Wednesday, November 30, 2005

A Reasonable Religion - How Christianity Changed Politics, Economics, and Much Besides

Marvin Olasky conducts an interesting interview with Baylor University professor and author Rodney Stark on "how Christianity changed politics, economics, and much besides" in World Magazine. Here's an excerpt:
Rodney Stark's latest book, The Victory of Reason: How Christianity Led to Freedom, Capitalism, and Western Success (Random House, 2005), is scheduled for publication next Tuesday. It's a useful corrective for folks in Austin, Boston, and other blue spots who think of Christianity and rationalism as opposite historical forces and philosophical concepts. The veteran Baylor professor discussed with WORLD how the Christian sense of progress led to political, technological, and economic advances.

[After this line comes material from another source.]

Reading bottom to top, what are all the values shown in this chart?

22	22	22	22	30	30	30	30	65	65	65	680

WORLD: How is Christianity unique in emphasizing the idea of progress?

STARK: The other great faiths either taught that the world is locked in endless cycles or that it is inevitably declining from a previous Golden Age. Only Christians believed that God's gift of reason made progress inevitable—theological as well as technical progress. Thus, Augustine (ca. 354-430) flatly asserted that through the application of reason we will gain an increasingly more accurate understanding of God, remarking that although there were "certain matters pertaining to the doctrine of salvation that we cannot yet grasp . . . one day we shall be able to do so."

Nor was the Christian belief in progress limited to theology. Augustine went on at length about the "wonderful—one might say stupefying—advances human industry has made" and attributed all this to the "unspeakable boon" that God has conferred upon His creation, a "rational nature." These views were repeated again and again through the centuries. Especially typical were these words preached by Fra Giordano in Florence in 1306: "Not all the arts have been found; we shall never see an end to finding them."

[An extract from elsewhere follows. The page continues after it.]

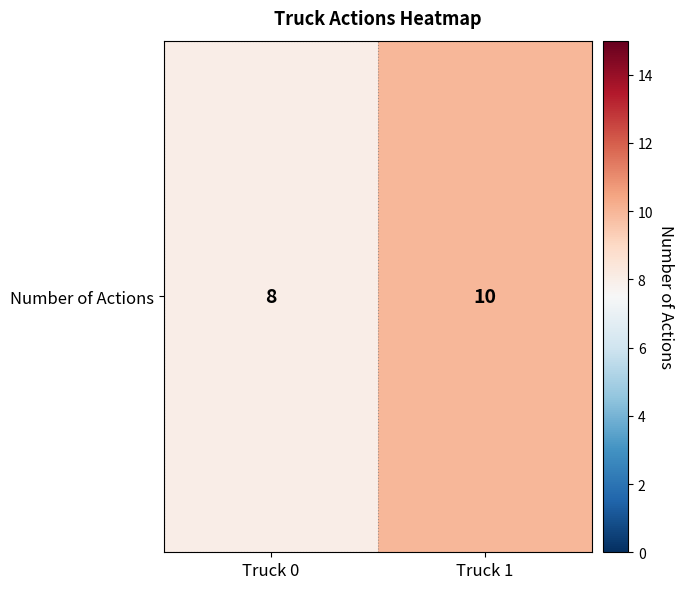

Read the value at Truck 0.

8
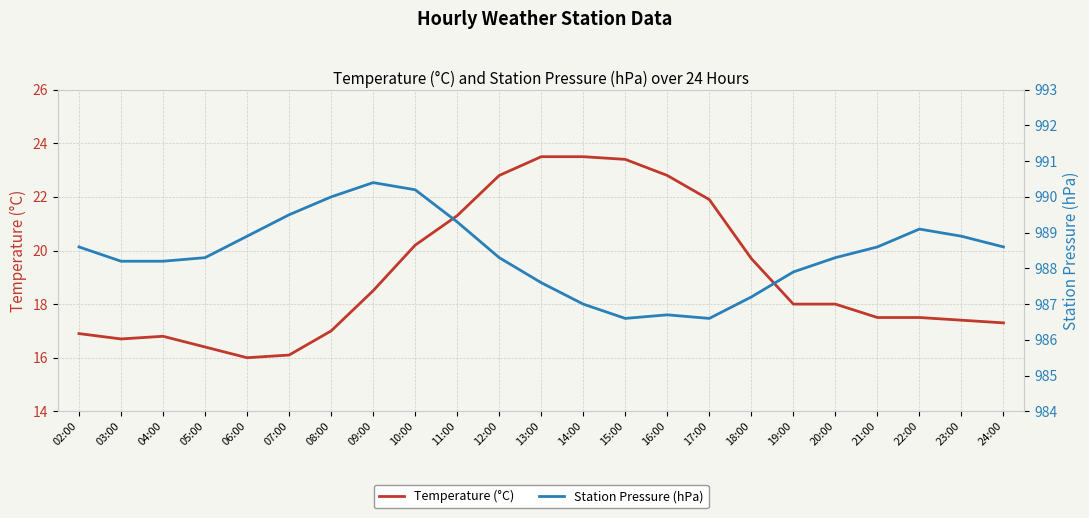

At which label is Temperature (°C) closest to 19?

09:00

WORLD: But a lot of us learned that Europe fell into the "Dark Ages." How did that historical understanding originate, and what's wrong with it?

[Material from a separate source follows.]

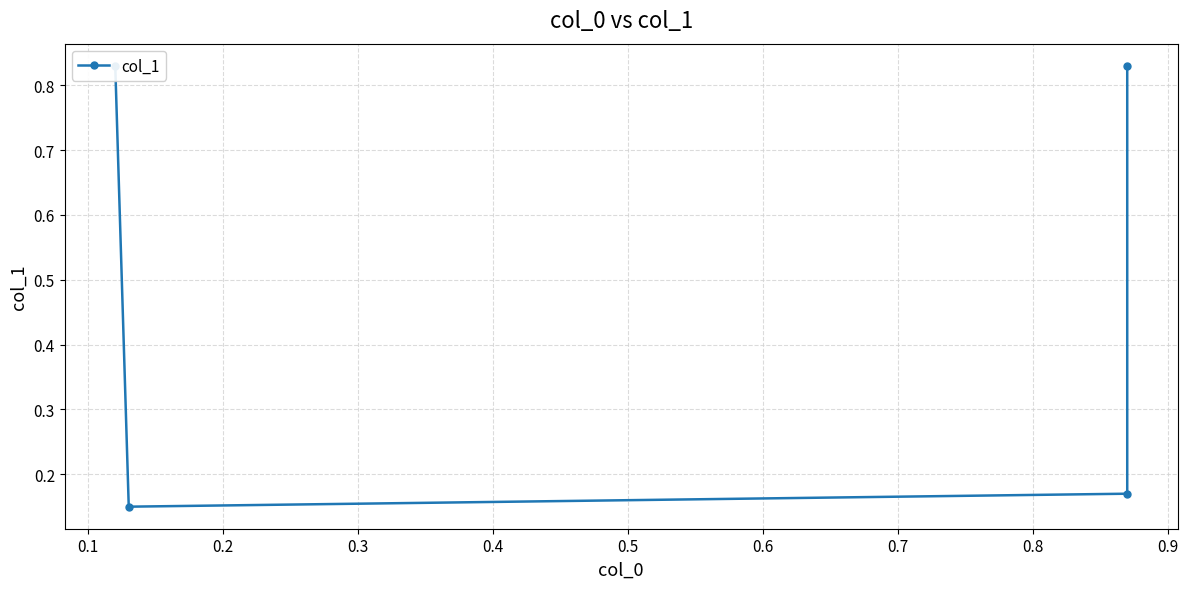

What is the smallest value displayed?

0.1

STARK: The Dark Ages have finally been recognized as a hoax perpetrated by anti-religious and bitterly anti-Catholic, 18th-century intellectuals who were determined to assert their cultural superiority and who boosted their claim by denigrating the Christian past—as Gibbon put it in The Decline and Fall of the Roman Empire, after Rome came the "triumph of barbarism and religion." In the past few years even encyclopedias and dictionaries have begun to acknowledge that it was all a lie, that the Dark Ages never were. This always should have been obvious since by the end of the so-called Dark Ages, European science and technology had far exceeded that of Rome and Greece, and all the rest of the world, for that matter.